Combats pour l'histoire russe

Publié le 24 mai 2011 par Tudry

François-Xavier COQUIN : Combats pour l'histoire russe, Collection Slavica, L'Age d'Homme, Lausanne, 2011.

Ce nouvel ouvrage du professeur Coquin vient renforcer une collection qui compose une véritable ligne de front, en particulier avec les derniers titres parus tels Dostoïevski, une victoire sur les démons, Vivre en Russe, de Georges Nivat, ou Le diable et l'artiste de Fanny Mossière. En effet, tant aujourd'hui qu'hier nombreux sont ceux qui voient, ou veulent à tout prix voir, en la Russie « une menace pour l'équilibre européen » (Combats pour l'histoire russe, p. 20). Et trop souvent, l'histoire est étudiée et transcrite avec cet unique arrière-fond pour méthode. D'un côté on feint de croire que l'URSS ne fut qu'une parenthèse historique, de l'autre on ne trace de continuité que pour soutenir l'idée d'un peuple et d'une nation qui ne saurait vivre hors d'une certaine servitude...
Plus encore que tout autre la compréhension de l'histoire de l'immense Russie demande des études et des analyses de détails. A grands traits nous croyons souvent (à tort) savoir comment se sont déroulés les grands événements historiques russes. Trop souvent les études qu'on livre au public européen non-érudit calquent leurs analyses sur l'histoire européenne, sans tenir compte de la spécificité russe et de ce que, précisément, cette spécificité tenait particulièrement dans les échanges permanents entre « notre occident » et « l'orient russe ».
Les articles regroupés dans Combats pour l'histoire russe ressortissent de ces études de « détails » qui assemblés permettent souvent une vision plus large et mieux éclairée de l'histoire. En outre, cette approche est considérablement renforcé par le style du professeur Coquin qui, bien que chaleureux et vivants, évite toujours les jugements fondés sur une « morale » univoque aussi bien que les dithyrambes orientés.
D'une exposition claire des fondements philosophiques de la fonction monarchique aux réflexions (bienvenues) sur l'assimilation arbitraire du stalinisme à l'hitlerisme, en passant par les passionnants articles sur les iconographies révolutionnaires et contre-révolutionnaires les complexités d'une histoire toujours en tension nous deviennent des clefs beaucoup plus précise, des instruments d'observation plus fin et beaucoup plus efficace.

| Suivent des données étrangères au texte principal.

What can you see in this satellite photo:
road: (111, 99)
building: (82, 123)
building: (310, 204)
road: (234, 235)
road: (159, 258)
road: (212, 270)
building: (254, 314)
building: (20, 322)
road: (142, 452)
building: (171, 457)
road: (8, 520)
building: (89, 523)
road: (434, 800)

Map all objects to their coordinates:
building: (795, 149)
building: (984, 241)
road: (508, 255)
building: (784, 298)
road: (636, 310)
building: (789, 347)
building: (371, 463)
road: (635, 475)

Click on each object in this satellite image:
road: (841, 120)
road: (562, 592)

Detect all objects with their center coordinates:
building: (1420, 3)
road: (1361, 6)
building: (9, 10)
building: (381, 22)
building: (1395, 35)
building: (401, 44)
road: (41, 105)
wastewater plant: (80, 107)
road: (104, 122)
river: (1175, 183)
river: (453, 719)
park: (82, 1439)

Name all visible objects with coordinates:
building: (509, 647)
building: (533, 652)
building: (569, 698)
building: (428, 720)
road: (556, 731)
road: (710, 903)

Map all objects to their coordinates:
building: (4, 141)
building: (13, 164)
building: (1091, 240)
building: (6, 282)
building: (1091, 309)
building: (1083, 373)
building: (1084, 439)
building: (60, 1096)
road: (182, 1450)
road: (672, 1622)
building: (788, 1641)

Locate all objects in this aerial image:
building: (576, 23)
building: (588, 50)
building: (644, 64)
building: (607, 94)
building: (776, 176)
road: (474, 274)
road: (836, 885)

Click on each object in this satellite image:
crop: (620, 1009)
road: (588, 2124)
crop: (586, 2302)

En outre, et bien qu'elle pourrait paraître anecdotique, l'étude consacrée à Pierre Pascal en émigration, basée sur le témoignage des archives, nous permets, au contraire, à travers une personnalité complexe de comprendre les innombrables enchevêtrements idéologiques et psychologique d'une période qui, quoiqu'en pensent certains, est loin d'être « éteinte » et « close » et dont certains choix continuent d'irriguer notre aujourd'hui (quand bien même, en matière de « complexités » il fasse bien pâle figure...).


Pour finir, et pour bien souligner, la pertinence d'une telle publication je voudrais ajouter ceci : on pense et l'on souhaite trop souvent qu'un éditeur publie des oeuvres mais que lui-même en est dépourvu... Les derniers choix éditoriaux de la collection SLAVICA en sont, à mon humble avis, en contre-preuve. Les ouvrages cités dont cette courte note, en plus de celui du prof. Coquin, forment un ensemble tout à fait avisé que, pour ma part, je regrouperais autour d'un centre qui serait l'admirable Dictionnaire de la philosophie russe... Oeuvre collective, tel un véritable tableau composée de textes de couleurs diverses, placée sous la sage direction d'un maître d'oeuvre qui mérite vraiment d'être reconnu comme tel.